我们只创建一个所需长度的列表,然后将每个元素放在其位置。操作顺序可以是任意的,但每个元素最终都会到达结果列表中的位置。如果复制单个列表元素并且获得密钥都是O(1),则这是O(N)。 key = lambda x:x用于默认顺序,它比较整个元素(但是无用,因为结果只是list(range(N)))。
#1
5
Assuming your indices are unique, here's one way. You can initialise a new list and just insert elements in their right position.
假设您的指数是唯一的,这是一种方法。您可以初始化新列表,只需将元素插入正确的位置即可。
def magic_rearrange(l1):
l2 = [None] * len(l1)
for i in l1:
l2[i[1]] = i
return l2
And a demo:
还有一个演示:
>>> l = [('item1',1), ('item0',0), ('item2',2), ('item4',4), ('item3',3)]
>>> magic_rearrange(l)
[('item0', 0), ('item1', 1), ('item2', 2), ('item3', 3), ('item4', 4)]
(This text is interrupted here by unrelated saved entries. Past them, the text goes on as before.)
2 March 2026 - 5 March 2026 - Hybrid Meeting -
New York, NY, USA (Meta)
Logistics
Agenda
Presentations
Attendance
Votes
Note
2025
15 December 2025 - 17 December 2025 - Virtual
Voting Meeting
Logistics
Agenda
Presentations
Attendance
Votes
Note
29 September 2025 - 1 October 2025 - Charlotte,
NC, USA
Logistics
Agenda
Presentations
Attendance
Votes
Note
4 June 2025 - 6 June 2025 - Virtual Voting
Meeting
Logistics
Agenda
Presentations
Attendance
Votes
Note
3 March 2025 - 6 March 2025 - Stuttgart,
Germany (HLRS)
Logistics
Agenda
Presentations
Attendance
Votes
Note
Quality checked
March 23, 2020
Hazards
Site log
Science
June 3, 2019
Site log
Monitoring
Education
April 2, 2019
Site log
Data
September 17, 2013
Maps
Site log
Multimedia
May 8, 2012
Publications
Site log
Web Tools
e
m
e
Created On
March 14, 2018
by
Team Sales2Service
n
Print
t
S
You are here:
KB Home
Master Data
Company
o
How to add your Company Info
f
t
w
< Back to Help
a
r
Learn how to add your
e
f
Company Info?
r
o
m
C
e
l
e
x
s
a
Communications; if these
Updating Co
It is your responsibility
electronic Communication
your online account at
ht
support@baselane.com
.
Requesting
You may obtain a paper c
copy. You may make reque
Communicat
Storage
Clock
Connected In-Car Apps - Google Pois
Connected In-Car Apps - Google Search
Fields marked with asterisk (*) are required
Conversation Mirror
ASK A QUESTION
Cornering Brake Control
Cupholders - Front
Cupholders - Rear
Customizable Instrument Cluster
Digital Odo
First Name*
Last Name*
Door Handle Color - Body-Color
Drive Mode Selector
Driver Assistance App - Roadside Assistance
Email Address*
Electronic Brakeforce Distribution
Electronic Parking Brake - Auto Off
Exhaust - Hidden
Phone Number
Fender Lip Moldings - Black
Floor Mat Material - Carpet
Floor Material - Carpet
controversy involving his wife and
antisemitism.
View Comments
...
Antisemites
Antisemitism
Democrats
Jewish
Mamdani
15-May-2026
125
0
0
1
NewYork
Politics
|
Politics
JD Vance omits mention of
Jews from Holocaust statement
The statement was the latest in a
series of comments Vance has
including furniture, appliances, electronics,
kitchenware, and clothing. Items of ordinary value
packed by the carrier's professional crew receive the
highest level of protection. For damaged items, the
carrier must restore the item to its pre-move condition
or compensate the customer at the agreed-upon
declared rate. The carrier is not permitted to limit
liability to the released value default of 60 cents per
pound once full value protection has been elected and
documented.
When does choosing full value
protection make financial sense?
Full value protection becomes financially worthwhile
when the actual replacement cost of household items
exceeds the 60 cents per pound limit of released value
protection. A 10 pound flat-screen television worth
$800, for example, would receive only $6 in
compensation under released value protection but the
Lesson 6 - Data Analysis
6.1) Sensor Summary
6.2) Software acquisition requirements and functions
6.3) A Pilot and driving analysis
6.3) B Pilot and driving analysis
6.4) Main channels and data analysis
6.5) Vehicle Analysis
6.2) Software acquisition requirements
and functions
There's a quicker way to do this, if you use numpy's fancy indexing.
如果你使用numpy的花式索引,有一种更快的方法。
import numpy as np
def magic_rearrange(l1):
l2 = np.repeat(None, len(l1))
l2[[x[1] for x in l1]] = l1
return l2
And a demo:
还有一个演示:
>>> magic_rearrange(l)
array([('item0', 0), ('item1', 1), ('item2', 2), ('item3', 3), ('item4', 4)], dtype=object)
#2
2
Create the list first and then replace:
首先创建列表,然后替换:
def magic_rearrange(l, key):
# creates list to not change original list
new_list = list(l)
# reorder on new list
for original_index, new_index in enumerate(map(key, l)):
new_list[new_index] = l[original_index]
return new_list
#3
0
Here you go.
干得好。
def magic_rearrange (input_list, key = lambda x: x):
result_list = [None] * len (input_list)
for p in input_list:
result_list[key (p)] = p
return result_list
We just create a list of the desired length, and then put each element in its place. The order of operations can be arbitrary, but each element will eventually get to its position in the resulting list. This is O(N) if copying a single list element and obtaining the key are both O(1). The key = lambda x: x is for the default order, which is comparing the whole elements (however useless since the result is just list(range(N))).
我们只创建一个所需长度的列表,然后将每个元素放在其位置。操作顺序可以是任意的,但每个元素最终都会到达结果列表中的位置。如果复制单个列表元素并且获得密钥都是O(1),则这是O(N)。 key = lambda x:x用于默认顺序,它比较整个元素(但是无用,因为结果只是list(range(N)))。